Teachers’ salaries and wages are set by the government (with the exception of the private sector, although private schools’ salaries are comparable), and their pay increases with their time in the profession. Estimates of the length of teaching careers vary widely worldwide, but teaching graduates can be put into three camps: roughly 30 per cent of teaching graduates do not become primary or secondary teachers, while the remainder either leave teaching after five years, or 20+ (i.e., most leave early or continue until retirement). Evidence suggests that after around five years, a teacher has tired of their low pay rate remaining stable as their living expenses (for example, mortgages to pay off) increase.

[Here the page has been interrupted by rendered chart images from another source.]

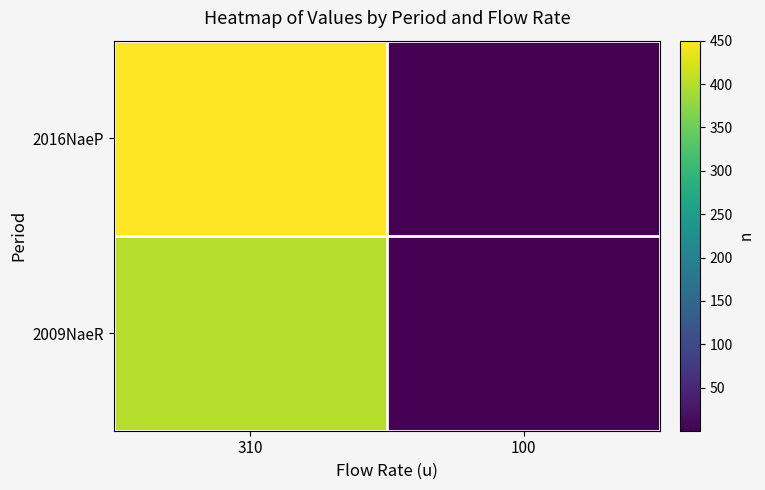

At 310, list the series in order from smallest to largest.

2009NaeR, 2016NaeP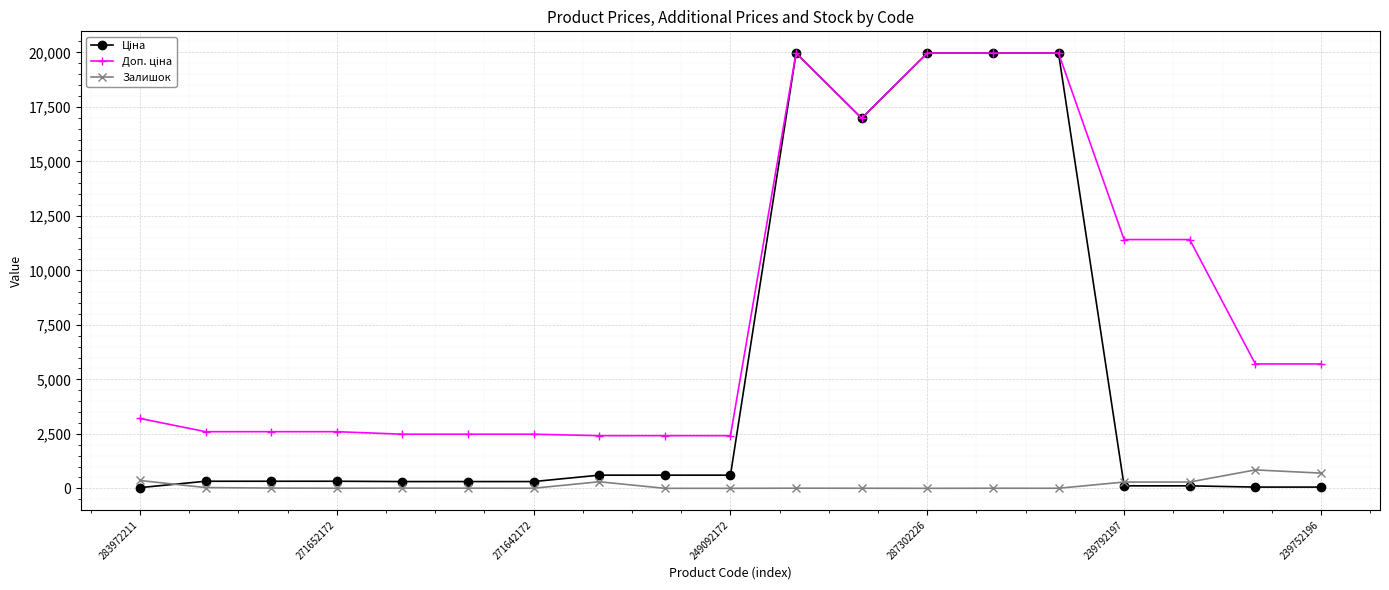

At how many categories does at least one series exceed 19048?

4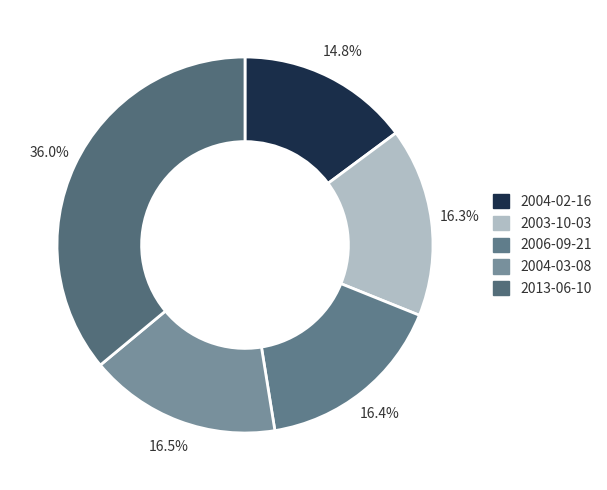

How many slices are in this pie chart?

5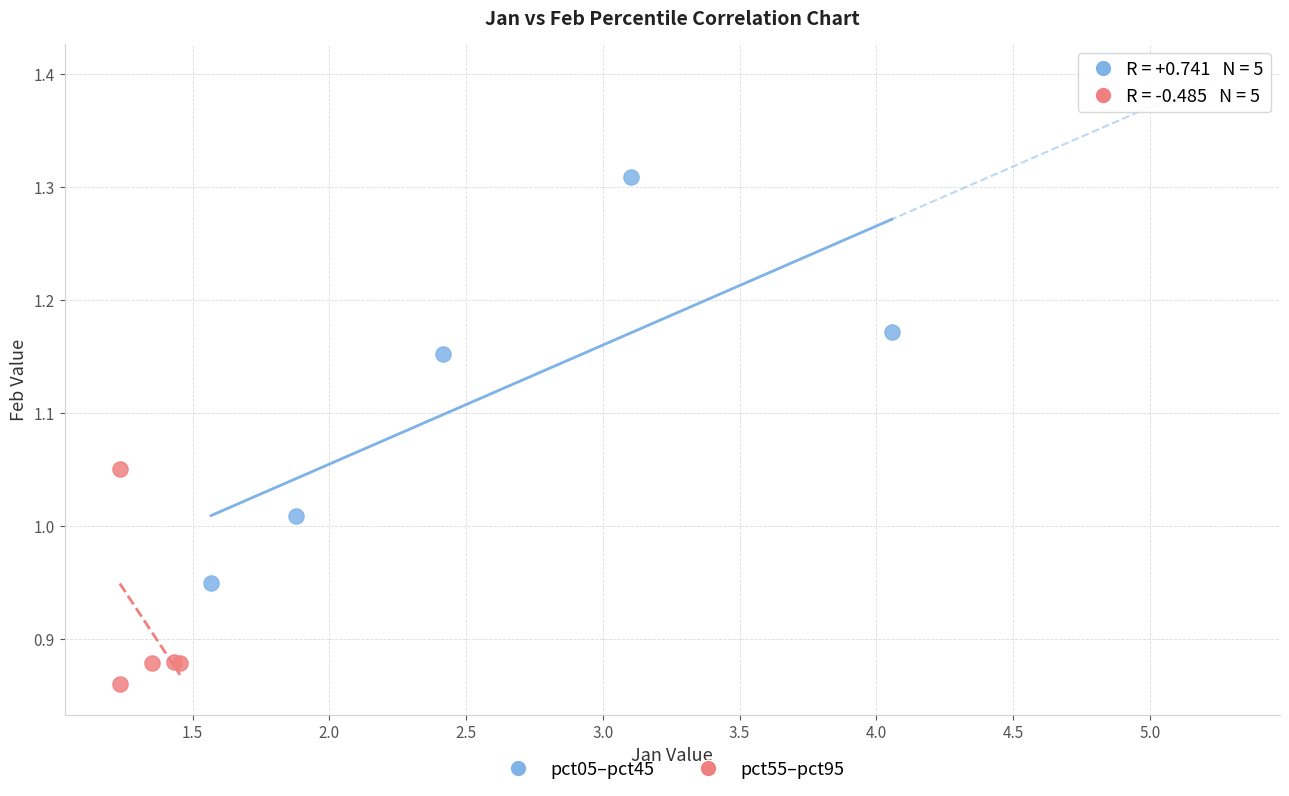

Which series has the widest spread of Y values?

pct05–pct45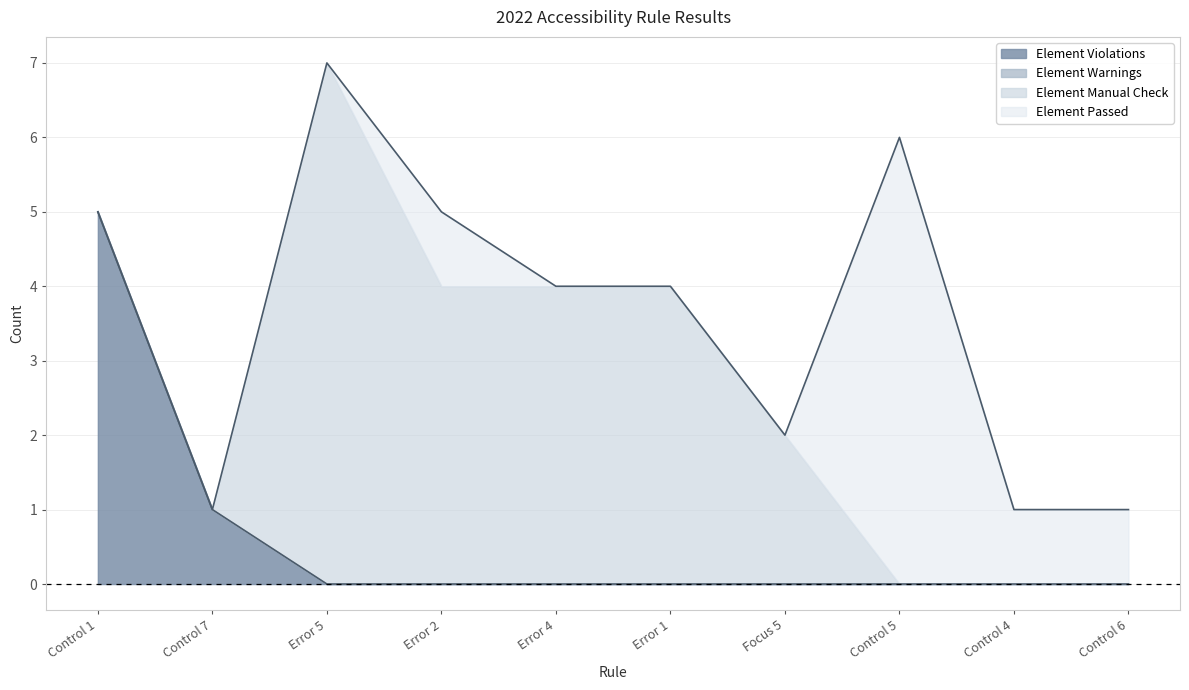

The Element Manual Check series shows 0 at Control 5. True or false?

True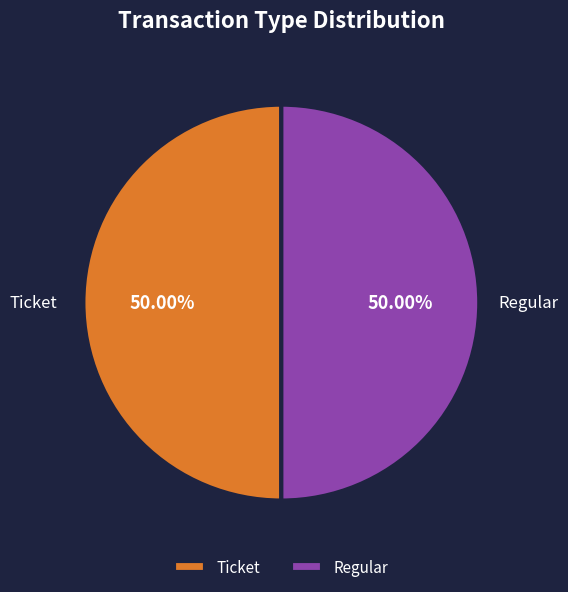

Do Ticket and Regular together represent more than half of the pie?

Yes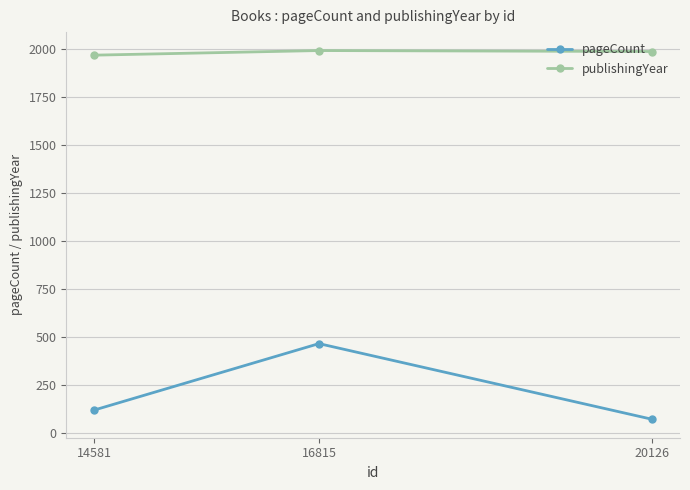

List the labels in order of pageCount value, largest first.

16815, 14581, 20126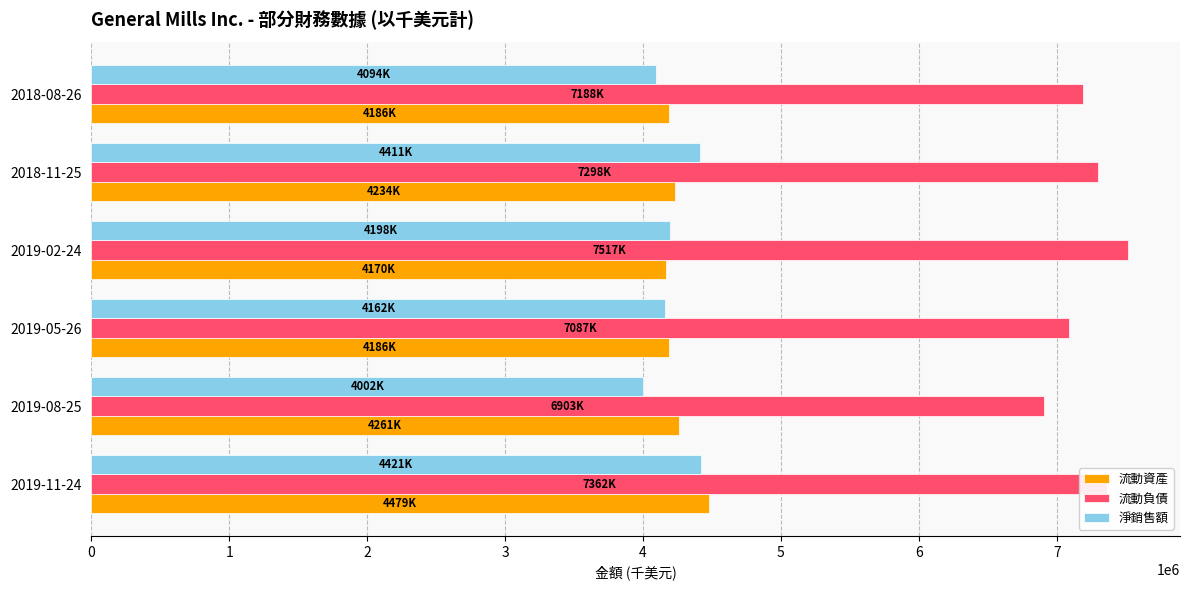

The value of 流動負債 at 2019-11-24 is 7362300. True or false?

True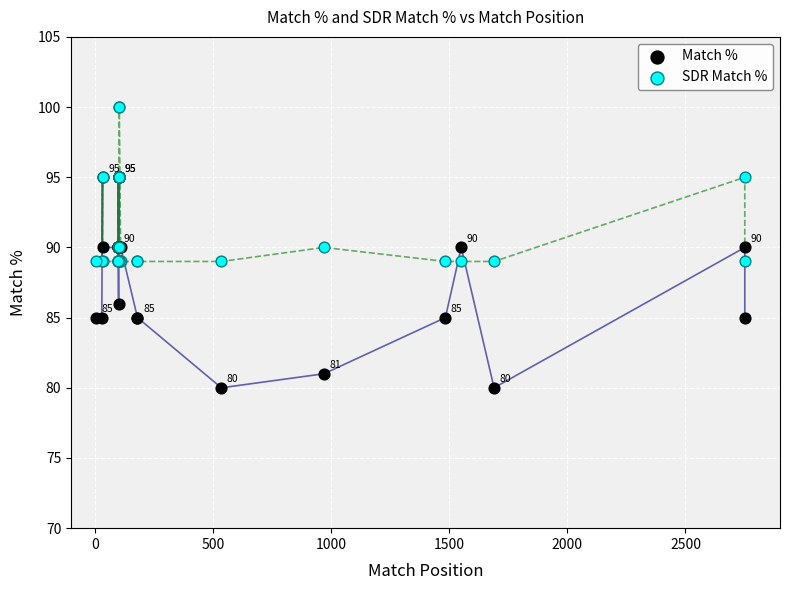

In the Match % series, what Y value is closest to 87?

86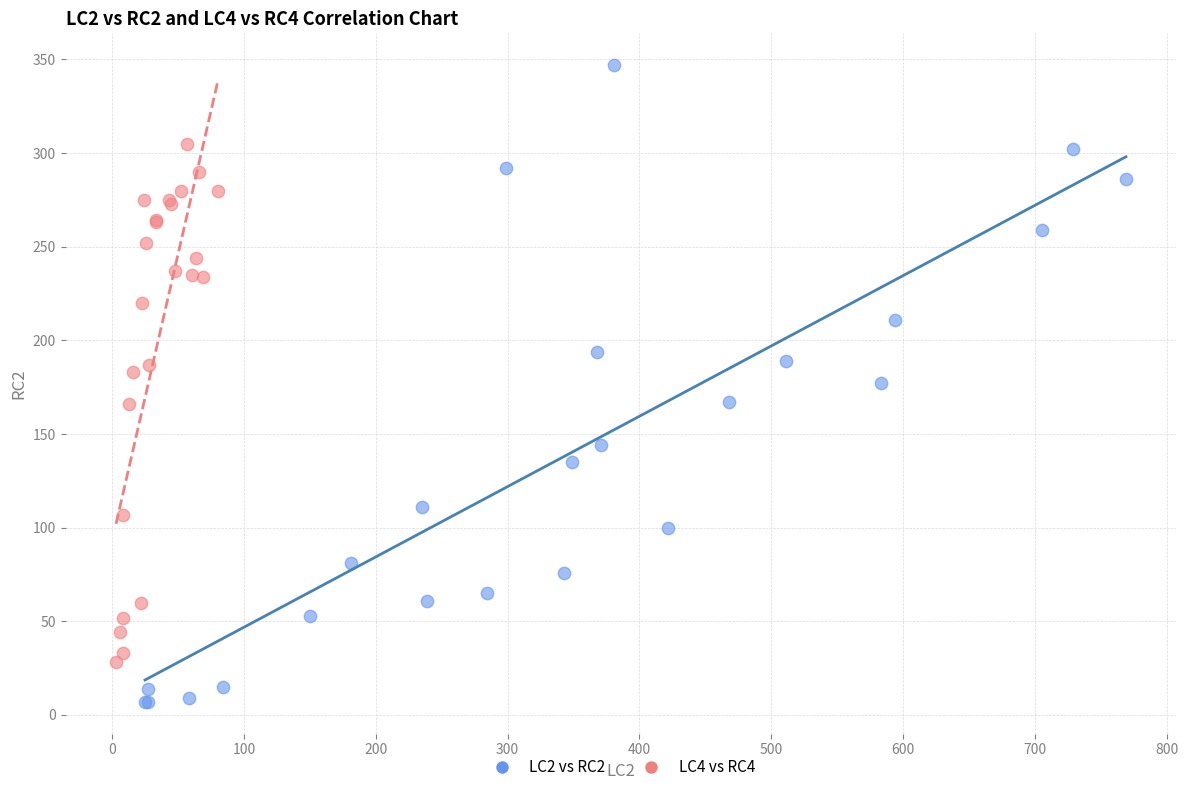

Which series contains the lowest Y value?

LC2 vs RC2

Almost 60% of all teachers start on about $45,000 a year, with the maximum base salary going up to $68,980, which around 3% of teachers reach in the first five years of their career. In fact, only 8% of teachers in public schools have a base salary above $45,653 (while additional responsibilities generally bring more pay). Overtime is unpaid, with teachers clocking in an average 10 hours overtime a week, with some working up to 36 hours extra a week. On average, one-fifth of teachers working hours are unpaid but required to complete the job.
Most doctors, on the other hand, continue in the profession until at least retirement age, so assuming one begins training straight after high school at 18, they have 40 years of a salary beginning at a minimum of $60,000 and topping out at $230,000 (all before overtime, of course, which can increase income by $30k annually). The average salary of a doctor in New Zealand is between $128,000-$195,000. Once a doctor is registered (unregistered doctors receieve a wage as low as $30,000) a doctor’s average wage is around double that of the highest paid teachers, and triple that of the average teacher.
One may justify a large amount of this difference to training. We really are paying our doctors for the countless hours of study that brought them to the five minutes they take to glance and say, “that’s eczema,” while the policy on teachers wages is unrelated to their actual quality level of work.
Sometimes it feels as if all we hear from the teaching sector is how underpaid and under-appreciated teachers feel. Sometimes we forget that almost any other industry has a pay scale that increases meaningfully over one’s career, and offers reimbursement for going above and beyond the role. While the life of a doctor isn’t as sexy and exciting as House would have us believe, and it does involve years of hard work, any adequate comparison of the two professions must still end with two considerations. Firstly, how did you treat your teachers when you were at school? And secondly, how do you treat your doctor?